▶ [SHORT PROBLEM] Reproduce the stretch of lines below from the one containing "scientific name: Polites themistocles" through the one containing "genus: Trichosalpinx", swapping "common name" for "vernacular name" and leaving everything else as it is.

▶ [EXTRACTED INFORMATION]
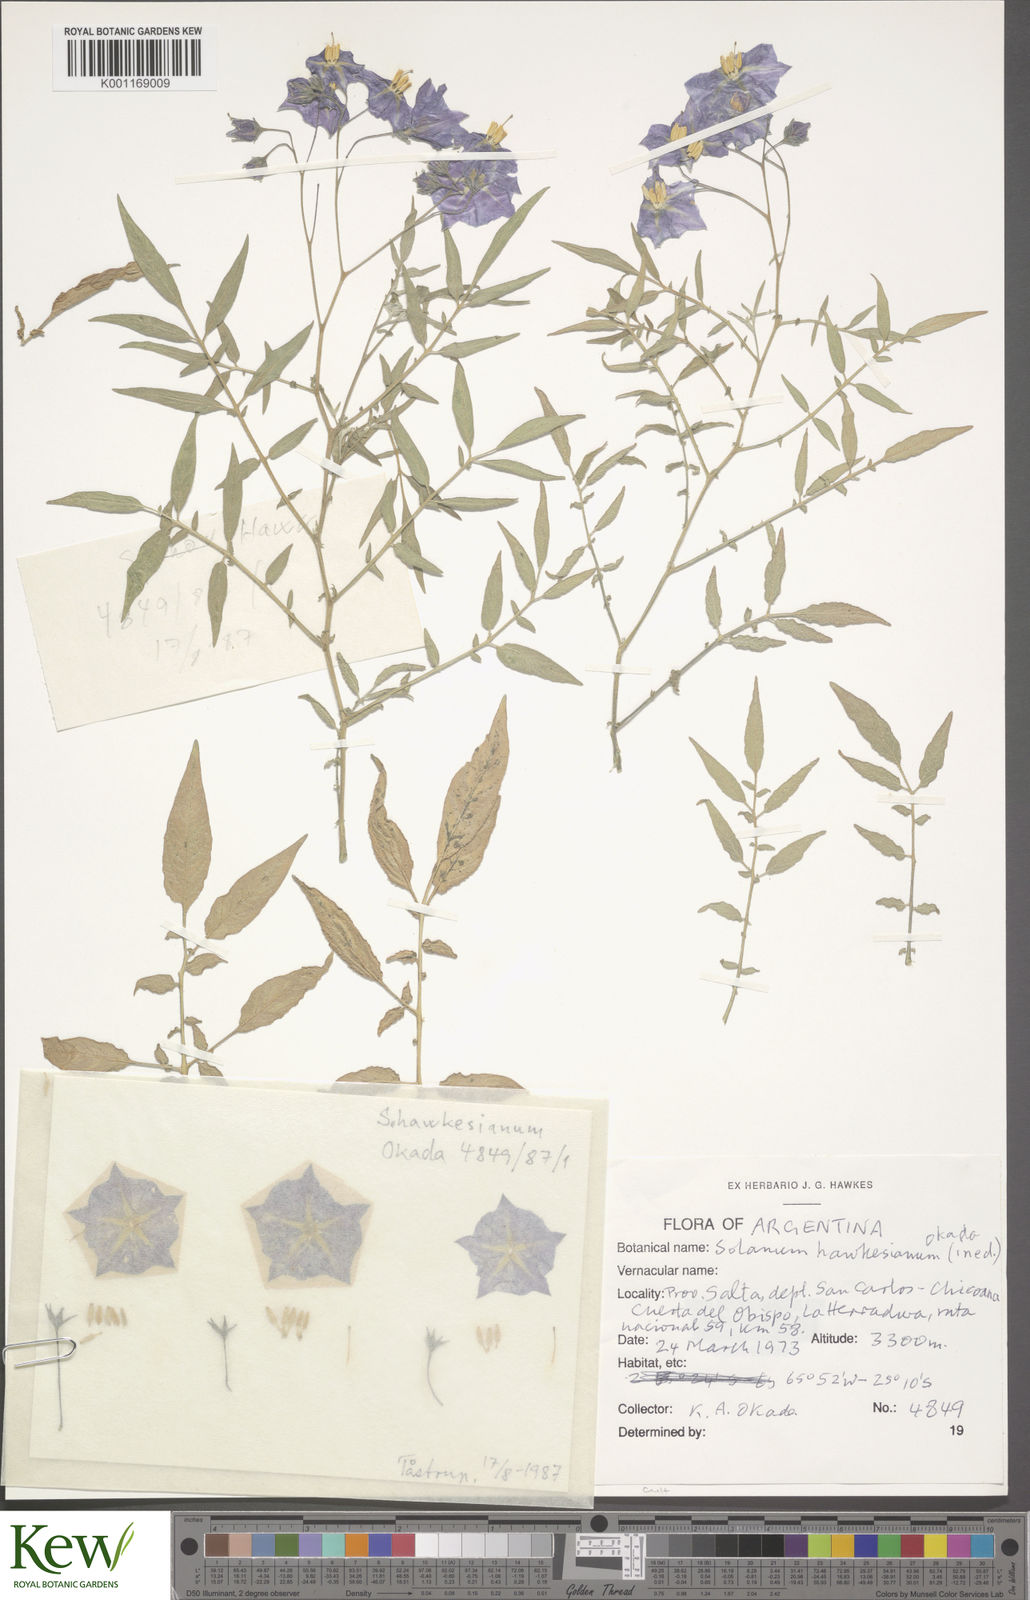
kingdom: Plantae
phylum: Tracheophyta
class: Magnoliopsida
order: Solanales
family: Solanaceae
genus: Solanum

--

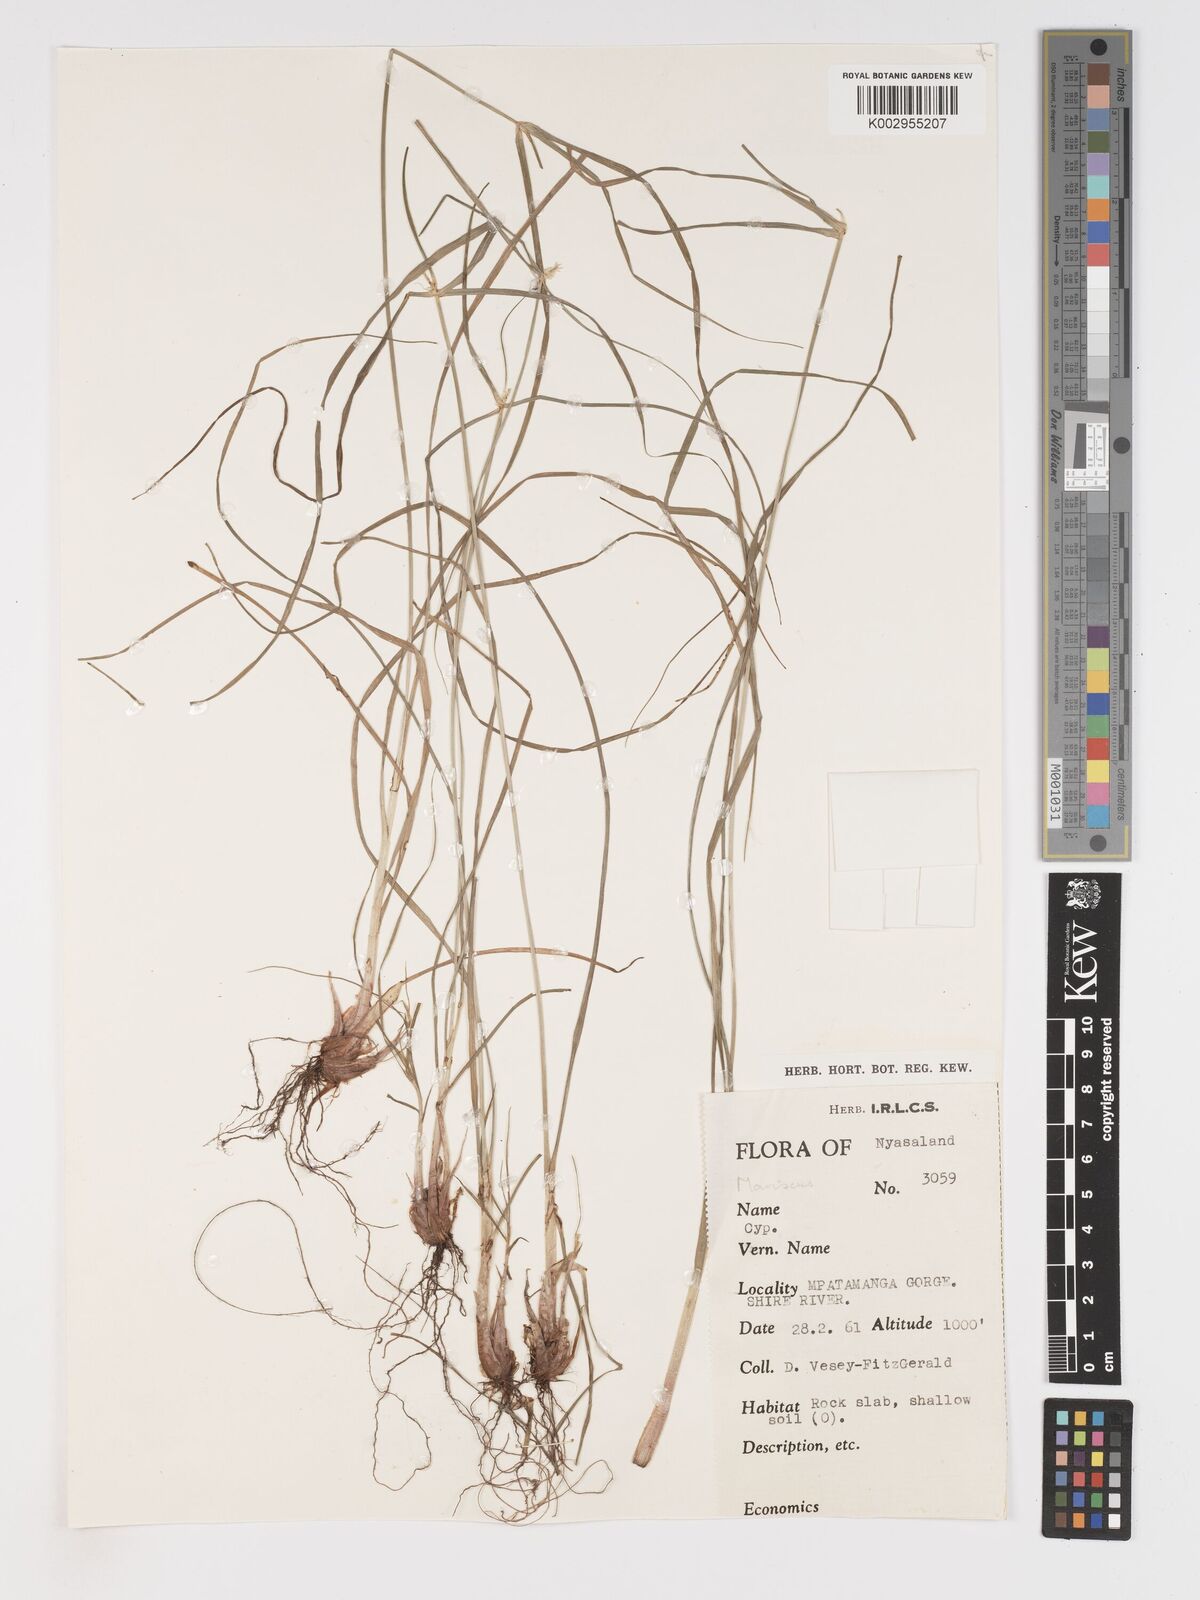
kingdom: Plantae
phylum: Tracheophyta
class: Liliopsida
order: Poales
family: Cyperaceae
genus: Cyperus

* * *

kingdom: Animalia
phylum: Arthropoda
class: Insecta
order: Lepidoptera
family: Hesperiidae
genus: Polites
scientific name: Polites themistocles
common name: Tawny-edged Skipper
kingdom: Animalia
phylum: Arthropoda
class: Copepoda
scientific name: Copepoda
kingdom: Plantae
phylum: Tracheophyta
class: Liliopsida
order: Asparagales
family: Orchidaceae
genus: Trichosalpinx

▶ [ANSWER FOR THIS EXERCISE]
scientific name: Polites themistocles
vernacular name: Tawny-edged Skipper
kingdom: Animalia
phylum: Arthropoda
class: Copepoda
scientific name: Copepoda
kingdom: Plantae
phylum: Tracheophyta
class: Liliopsida
order: Asparagales
family: Orchidaceae
genus: Trichosalpinx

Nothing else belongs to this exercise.